One of the hardest challenges we encountered was an absence of proper tools for direct migration of outdated physical servers to Azure (for example, Microsoft Windows 2003 servers). Thus, we had to implement a complex multi-level migration of such physical servers:
- First, we had to convert Windows 2003 server to a VMware virtual machine using VMware tool.
- Then, we used a Microsoft tool MVMC to convert VMware virtual machine into a Microsoft Hyper-V one.
- Finally, we could migrate the Hyper-V machine to Azure.
Migrating Data Centers to Azure
Facts & Figures
active users migrated
Servers retired or move
Domains instead of 27
Old messaging systems retires
Other Facts & Figures
- Migrated 6,000 active users to Office 365 and consolidated them in a modern cloud platform;
- All users utilize Exchange Online as a part of daily routine;
- 500 active OneDrive users/day;
- 1,500 SharePoint Online sites, 200 Active Sites/day;
- 1,000 active Yammer users/day;
- Simplified domain management: 3 AD domains instead of 27;
- Retired old messaging systems: 10 physical Exchange 2010 servers, 4 physical and 20 virtual IBM Lotus 8.5 servers;
- Closed a legacy datacenter: 80+ servers migrated from On-Premises datacenter to Azure, while remaining 200+ were either retired or moved to another datacenter.
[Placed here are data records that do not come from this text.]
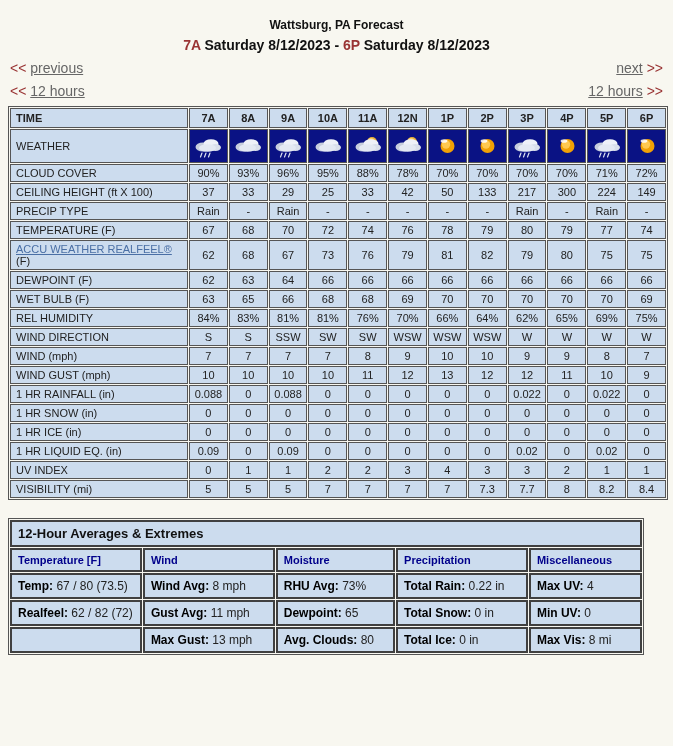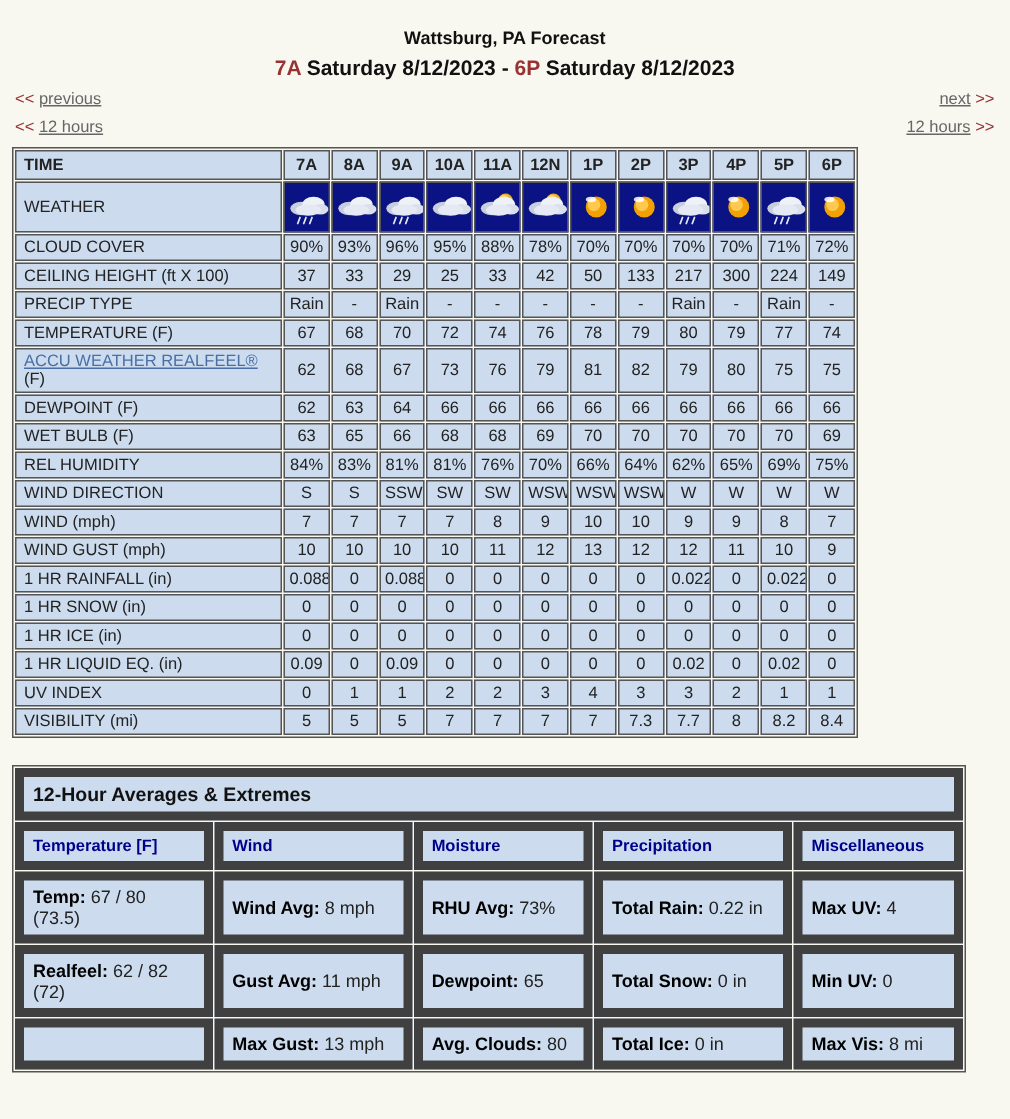"<< previous" .navrow { font-size: 11px -> 14px }
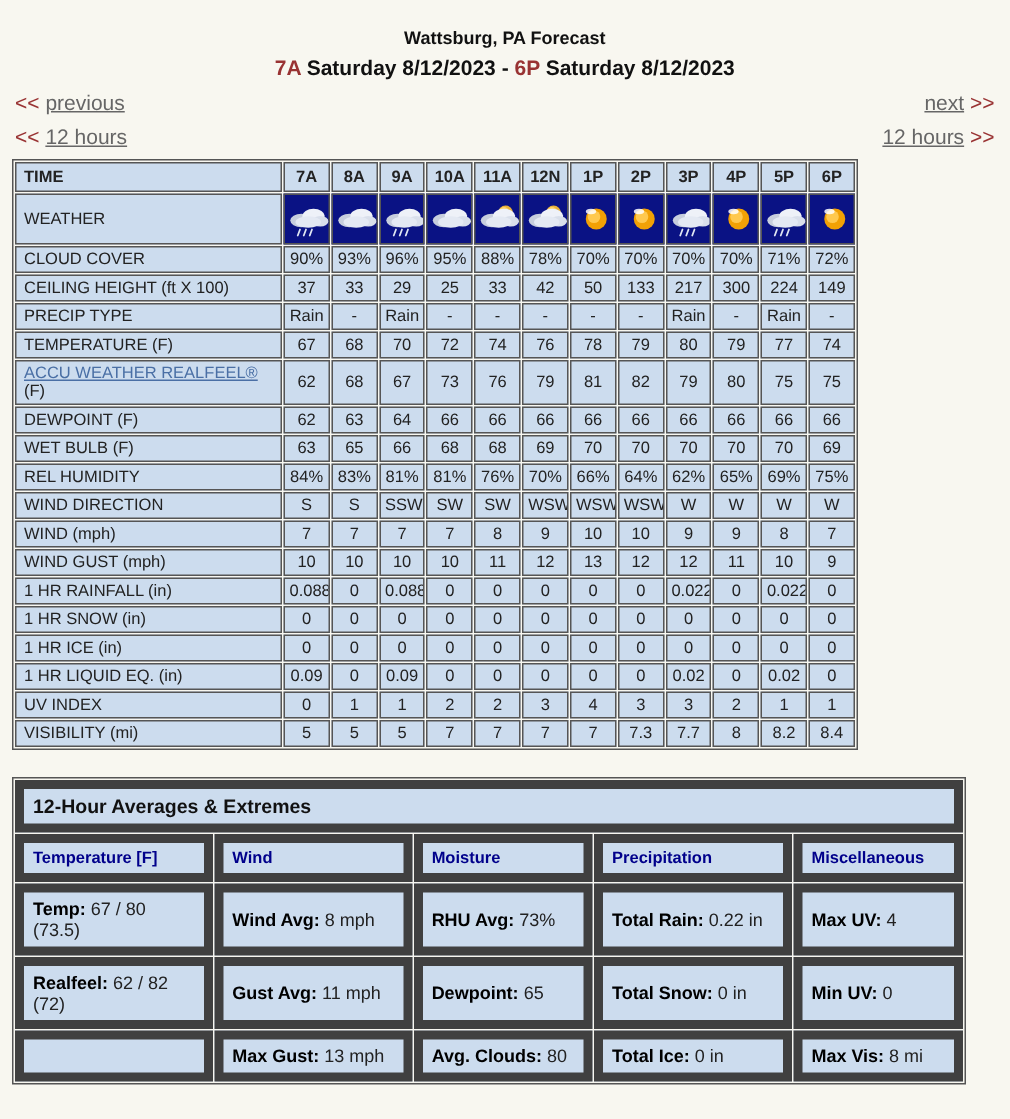"TIME" table.grid { width: 564px -> 660px }
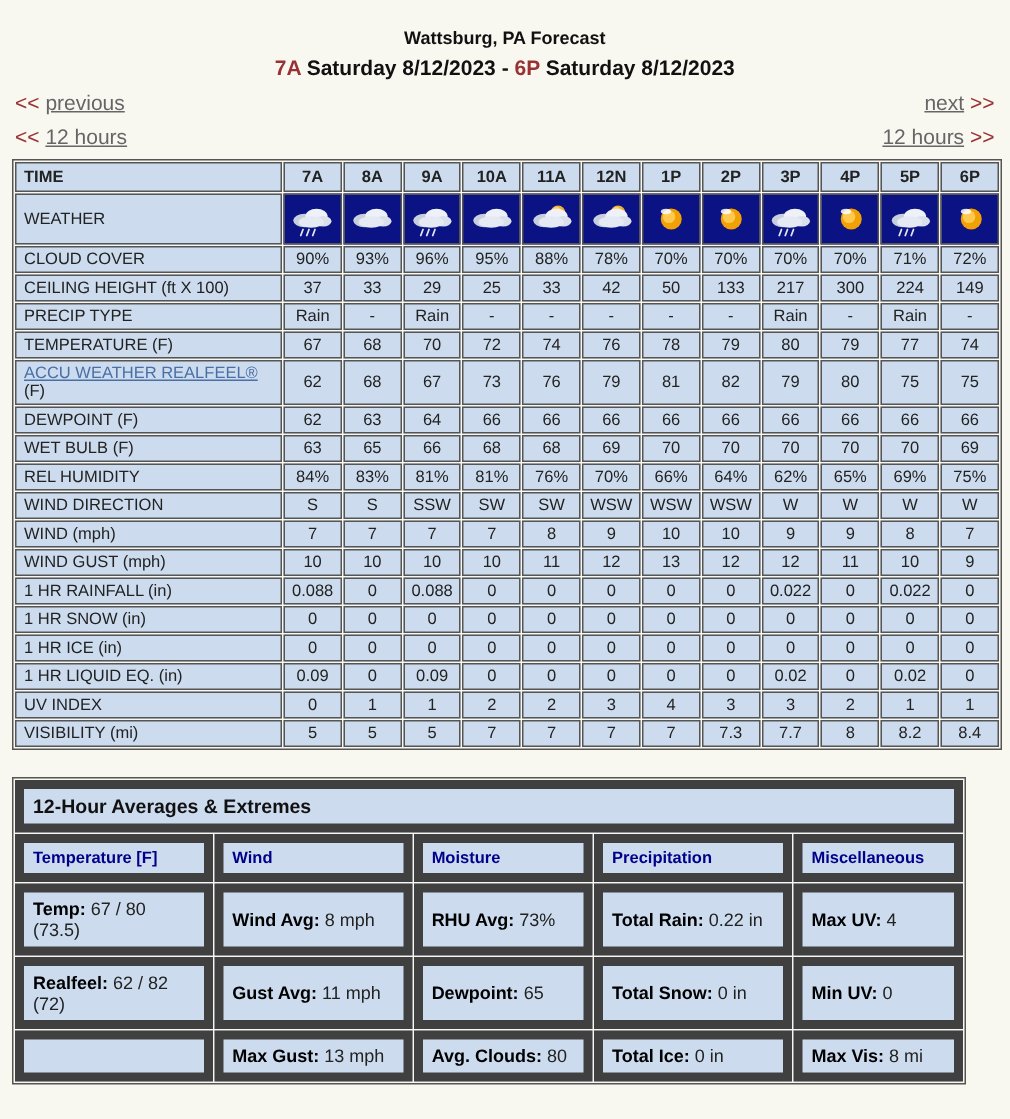"12-Hour Averages & Extremes" table.summary td, table.summary th { border: 6px solid #404040 -> 2px solid #404040 }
Infopulse has built a hybrid Azure infrastructure for the client, which encompasses most of the servers and services related to Active Directory, as well as hundreds of business-critical applications. Some services, such as Active Directory, Hybrid Skype for Business and Hybrid Exchange are still managed on-premises, while most of services and servers are located at Microsoft in the cloud. By means of ExpressRoute technology, the on-premises internal network is expanded to Azure virtual networks.
The IaaS datacenter migration project resulted in huge savings of resources, improved overall performance and efficiency by automating multitudes of manual tasks and allowed our customer to close one of their legacy datacenters with more than 300 servers.
From now on, most of the new servers are created and hosted in the cloud, while all remaining On-Premises servers will be retired incrementally.
Currently, Infopulse is working with our client on a new project to migrate another datacenter.